• **TASK 1**
Retype the part of the OmniDrones environment excerpt starting with "from tensordict import" and going on through "print(env.input_spec)".
• **TASK 2**
In the OmniDrones environment excerpt, which of the listed specs is described as optional?
• **TASK 3**
According to the OmniDrones environment excerpt, why are TorchRL and TensorDict used? Answer in one to three sentences.

• **TEXT EXCERPT**

To better work with the vectorized environments in Isaac Sim, which directly take in and output 
PyTorch Tensors in batches, we use `TorchRL <https://pytorch.org/rl/index.html>`_ 
and `TensorDict <https://pytorch.org/rl/tensordict/>`_ to build an efficient and flexible interface for OmniDrones.

.. seealso::

    https://pytorch.org/rl/tutorials/torchrl_envs.html

Specification
-------------
An environment's input/output specification is given by its ``observation_spec``, 
``action_spec``, ``reward_spec`` and optionally ``done_spec``.

.. code:: python

    from tensordict import TensorDictBase
    from omni_drones.envs.isaac_env import IsaacEnv
    
    env_class = IsaacEnv.REGISTRY["Hover"]
    env = env_class(cfg, headless=true)
    
    print(env.input_spec)
    print(env.output_spec)

.. code:: none

    CompositeSpec(
        _state_spec: CompositeSpec(
        , device=cuda, shape=torch.Size([4096])),
        _action_spec: CompositeSpec(
            agents: CompositeSpec(
                action: BoundedTensorSpec(
                    shape=torch.Size([4096, 1, 6]),
                    space=ContinuousBox(
                        minimum=Tensor(shape=torch.Size([4096, 1, 6]), device=cuda:0, dtype=torch.float32, contiguous=True), 
                        maximum=Tensor(shape=torch.Size([4096, 1, 6]), device=cuda:0, dtype=torch.float32, contiguous=True)),
                    device=cuda,
                    dtype=torch.float32,
                    domain=continuous), device=cuda, shape=torch.Size([4096])), device=cuda, shape=torch.Size([4096])), device=cuda, shape=torch.Size([4096]))
    CompositeSpec(
        _observation_spec: CompositeSpec(
            agents: CompositeSpec(
                observation: UnboundedContinuousTensorSpec(
                    shape=torch.Size([4096, 1, 32]),
                    space=None,
                    device=cuda,
                    dtype=torch.float32,
                    domain=continuous), device=cuda, shape=torch.Size([4096])),
            stats: CompositeSpec(
                return: UnboundedContinuousTensorSpec(
                    shape=torch.Size([4096, 1]),
                    space=None,
                    device=cuda,
                    dtype=torch.float32,
                    domain=continuous),
                episode_len: UnboundedContinuousTensorSpec(
                    shape=torch.Size([4096, 1]),
                    space=None,
                    device=cuda,
                    dtype=torch.float32,
                    domain=continuous),
                pos_error: UnboundedContinuousTensorSpec(
                    shape=torch.Size([4096, 1]),
                    space=None,
                    device=cuda,
                    dtype=torch.float32,
                    domain=continuous),
                ...

• **ENTRIES SUPPLIED**
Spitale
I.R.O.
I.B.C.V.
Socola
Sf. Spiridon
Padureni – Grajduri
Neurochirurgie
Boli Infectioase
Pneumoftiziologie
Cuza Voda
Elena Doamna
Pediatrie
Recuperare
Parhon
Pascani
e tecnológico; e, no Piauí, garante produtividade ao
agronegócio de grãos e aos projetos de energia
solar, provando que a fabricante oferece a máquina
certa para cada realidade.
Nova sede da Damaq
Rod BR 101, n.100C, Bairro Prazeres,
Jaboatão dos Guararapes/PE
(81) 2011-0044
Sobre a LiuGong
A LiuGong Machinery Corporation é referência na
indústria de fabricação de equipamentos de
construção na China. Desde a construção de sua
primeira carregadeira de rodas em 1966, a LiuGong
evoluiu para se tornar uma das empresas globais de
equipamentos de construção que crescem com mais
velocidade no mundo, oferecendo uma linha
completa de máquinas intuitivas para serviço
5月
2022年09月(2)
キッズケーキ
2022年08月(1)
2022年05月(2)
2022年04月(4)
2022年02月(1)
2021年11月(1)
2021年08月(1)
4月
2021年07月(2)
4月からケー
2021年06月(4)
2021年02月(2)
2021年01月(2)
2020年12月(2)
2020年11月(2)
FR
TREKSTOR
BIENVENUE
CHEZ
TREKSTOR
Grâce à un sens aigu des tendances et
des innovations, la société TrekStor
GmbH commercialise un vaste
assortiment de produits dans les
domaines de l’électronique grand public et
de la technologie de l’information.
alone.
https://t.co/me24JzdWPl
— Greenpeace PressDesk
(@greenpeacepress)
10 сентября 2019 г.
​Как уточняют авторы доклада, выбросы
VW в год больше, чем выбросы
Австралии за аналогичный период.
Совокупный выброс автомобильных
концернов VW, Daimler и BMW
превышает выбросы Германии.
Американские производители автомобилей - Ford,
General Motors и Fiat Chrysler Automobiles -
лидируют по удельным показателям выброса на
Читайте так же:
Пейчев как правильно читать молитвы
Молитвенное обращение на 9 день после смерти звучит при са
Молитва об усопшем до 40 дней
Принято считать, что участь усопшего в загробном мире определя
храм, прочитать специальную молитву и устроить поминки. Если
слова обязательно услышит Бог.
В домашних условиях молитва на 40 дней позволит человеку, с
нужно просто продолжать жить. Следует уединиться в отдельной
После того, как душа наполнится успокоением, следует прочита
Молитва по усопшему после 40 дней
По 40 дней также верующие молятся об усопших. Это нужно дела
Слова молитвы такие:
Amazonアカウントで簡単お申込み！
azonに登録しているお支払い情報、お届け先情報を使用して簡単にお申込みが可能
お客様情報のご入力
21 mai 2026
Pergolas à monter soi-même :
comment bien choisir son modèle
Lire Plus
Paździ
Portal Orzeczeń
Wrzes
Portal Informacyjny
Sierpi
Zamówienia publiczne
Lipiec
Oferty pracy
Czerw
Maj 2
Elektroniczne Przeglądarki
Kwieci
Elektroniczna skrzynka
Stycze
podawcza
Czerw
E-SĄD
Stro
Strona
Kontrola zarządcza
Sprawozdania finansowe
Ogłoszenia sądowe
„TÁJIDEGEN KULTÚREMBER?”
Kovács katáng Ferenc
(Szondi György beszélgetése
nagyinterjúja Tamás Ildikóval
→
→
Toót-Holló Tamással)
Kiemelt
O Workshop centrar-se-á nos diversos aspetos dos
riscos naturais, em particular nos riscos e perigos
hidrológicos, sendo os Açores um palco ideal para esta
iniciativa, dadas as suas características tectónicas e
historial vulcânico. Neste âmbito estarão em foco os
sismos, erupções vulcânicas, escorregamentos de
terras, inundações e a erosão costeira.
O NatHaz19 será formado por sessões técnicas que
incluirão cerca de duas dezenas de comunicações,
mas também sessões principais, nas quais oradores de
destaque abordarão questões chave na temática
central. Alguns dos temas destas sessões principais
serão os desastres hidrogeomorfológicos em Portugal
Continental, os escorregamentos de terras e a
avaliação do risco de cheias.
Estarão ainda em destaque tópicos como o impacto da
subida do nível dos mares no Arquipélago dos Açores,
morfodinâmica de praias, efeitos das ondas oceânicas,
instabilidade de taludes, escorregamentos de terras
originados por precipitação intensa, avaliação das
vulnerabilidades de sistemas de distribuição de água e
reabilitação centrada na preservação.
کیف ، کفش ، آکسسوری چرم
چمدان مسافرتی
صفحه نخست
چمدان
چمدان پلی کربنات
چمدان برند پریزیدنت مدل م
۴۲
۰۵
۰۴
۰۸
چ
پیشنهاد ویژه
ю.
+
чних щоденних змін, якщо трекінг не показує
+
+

• **ANSWER BOX 1**
from tensordict import TensorDictBase
    from omni_drones.envs.isaac_env import IsaacEnv
    
    env_class = IsaacEnv.REGISTRY["Hover"]
    env = env_class(cfg, headless=true)
    
    print(env.input_spec)

• **ANSWER BOX 2**
The ``done_spec`` is optional.

• **ANSWER BOX 3**
The vectorized environments in Isaac Sim take in and put out PyTorch Tensors in batches. TorchRL and TensorDict are used to work better with them and to build an efficient, flexible interface for OmniDrones.